A supermarket manager has been awarded €27,000 by an Employment Appeals Tribunal after a row about allowing a worker to break the workplace smoking ban in the canteen led to him being sacked.
The tribunal found that Paul Collins, Tournore Court, Dungarvan, Co Waterford, was unfairly dismissed from his job at the Tesco store in Cork's Douglas Shopping Centre.
Mr Collins began working for Tesco in 2003 and was promoted to night shift manager, which meant he was responsible for health and safety in the store.
The smoking incident occurred at 2am on November 4th, 2004, when Mr Collins was in the canteen with a security officer and a member of the staff who began to smoke. There were no- smoking signs in the store's corridors and in the canteen.
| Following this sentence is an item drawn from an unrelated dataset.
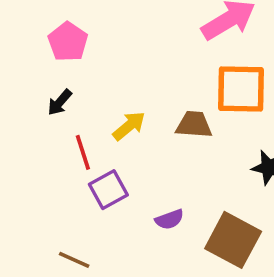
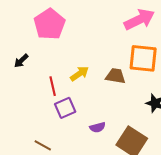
pink pentagon: (68, 42) -> (50, 24), size x1.4
black arrow: (60, 102) -> (21, 61), moved

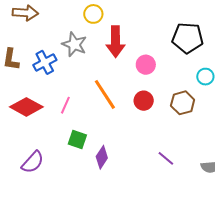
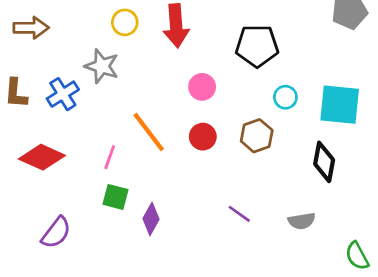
red arrow: (115, 42) -> (176, 26), moved
pink line: (65, 105) -> (110, 157), moved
Mr Collins did not ask the worker to stop smoking. When the security man asked him to stop, he moved to the window and continued to smoke out the window.
The security officer said he would have to report the incident and Mr Collins asked him not to.
There was an argument about how Mr Collins had handled the incident. Subsequently, he did not mention the matter in his shift report but the security officer did.
As a result, Mr Collins was suspended on full pay for a week pending further investigation.
At meetings with store managers, Mr Collins admitted he had allowed the worker to smoke in the canteen "because of his personal circumstances". The man's father was very ill. No one else smoked in the canteen in his presence. He had not reported the incident because he wanted to deal with it himself and had later got the man to stop smoking.
The store manager said he decided to dismiss Mr Collins "because he had wilfully allowed another employee to smoke, which was serious misconduct and a breach of trust". Allowing the worker to smoke had exposed Tesco to the risk of prosecution.
Mr Collins had appealed his dismissal but Tesco's employee relations manager had upheld the decision to dismiss him for "gross misconduct".
In a determination issued yesterday, the tribunal found that Mr Collins had not realised the seriousness of the situation until the disciplinary process started.
The tribunal said it was not satisfied that Tesco "gave the weight a reasonable employer would have given to these facts" when it considered the matter.